Yeah, that makes sense, thanks. I'll go for one of the level 4s. Maybe I'll get to do a Spirit Shaman at long last?

----------


## MikelaC1

My aim is for several adventures, not a one shot and there will be leveling up if the game survives. WBL for the build. Orc and half orc are out, while you are not fighting Lord Mouton, the bulk of his gang of thugs are orcs and half-orcs so one of them just could not be trusted by the group

----------


## truemane

Upon reflection, I don't think I'll the time to devote to this. So I'm withdrawing my dibs (however informal) from the Arcanist.

Just so no one's waiting on me.

----------


## Chimaera

> My aim is for several adventures, not a one shot and there will be leveling up if the game survives. WBL for the build. Orc and half orc are out, while you are not fighting Lord Mouton, the bulk of his gang of thugs are orcs and half-orcs so one of them just could not be trusted by the group


No problem. I'll make a human barbarian fighter multiclass I believe.

Just to make sure, is MiC out as well?
It's: PHB I and II, SC, Completes (except Psionics)?

----------


## MikelaC1

> No problem. I'll make a human barbarian fighter multiclass I believe.
> 
> Just to make sure, is MiC out as well?
> It's: PHB I and II, SC, Completes (except Psionics)?


MiC is in. PHB I, PHB II, Completes and SC.

----------


## Chimaera

> MiC is in. PHB I, PHB II, Completes and SC.


Thanks! 

Weird question: is it okay for him to have been born with seven fingers? No mechanical effect nor anything I promise.

Urag is WIP.

EDIT: and one more question, fractional bases and saves?

----------


## aReallyGreatAxe

Posting interest as the Ranger! I'll post a wip build later tonight.

----------


## aReallyGreatAxe

> Posting interest as the Ranger! I'll post a wip build later tonight.

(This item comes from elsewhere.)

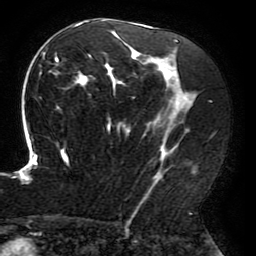
Breast MRI (dynamic contrast-enhanced), one axial slice; position 115 of 196 along the scan axis; cropped to one breast; dynamic contrast-enhanced series, time point 2 of 6 at this slice position (early post-contrast); 3 T; TE 4.2 ms, TR 8 ms; 1.2 mm slice thickness; 256 × 256 image matrix, field of view 200 × 200 mm. Female patient.
Outlined on this slice (semi-automatic segmentation, software-assisted and operator-edited):
- enhancing-tissue mask used for the functional tumour volume (all voxels passing the contrast-enhancement thresholds inside the analysis volume; usually the tumour): bounding box (x1, y1, x2, y2) in pixels: (15, 20, 198, 214)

Question for the DM: Is it okay if I use the ranger variant found on page 13 of Complete Warrior, which gives up spell casting in exchange for some goodies that don't kick in until level six? I'm not terribly partial to the Ranger's spellcasting. (But if your plans require it, I can certainly keep the spellcasting)

EDIT: Here is my link to Garret Greyholm, my WIP ranger. 

Do you have a backstory defined, or is that up to me?

----------


## MikelaC1

> Thanks! 
> 
> Weird question: is it okay for him to have been born with seven fingers? No mechanical effect nor anything I promise.
> 
> Urag is WIP.
> 
> EDIT: and one more question, fractional bases and saves?


No fractional bases and saves. You give up enough by multiclassing, you should keep the relatively minor attack/save bonuses
As for the seven fingers, I have to ask why, just because I dont want this coming back to bite me when you claim you can do this or that with them




> Question for the DM: Is it okay if I use the ranger variant found on page 13 of Complete Warrior, which gives up spell casting in exchange for some goodies that don't kick in until level six? I'm not terribly partial to the Ranger's spellcasting. (But if your plans require it, I can certainly keep the spellcasting)
> 
> EDIT: Here is my link to Garret Greyholm, my WIP ranger. 
> 
> Do you have a backstory defined, or is that up to me?


The variant ranger is okay. Remember that your favored enemies are orcs #1 and then when you gained a second one, its giants. 
In terms of backstories, and this applies to everyone, Im really not looking for much. The bare bones are that you were born in Wilverton or just outside of it (only for the barbarian) and your whole family died in the riots and overthrow of King George by Lord Mouton. Anything else you want to put down about it should be fine, but if it isnt, I will let you know

----------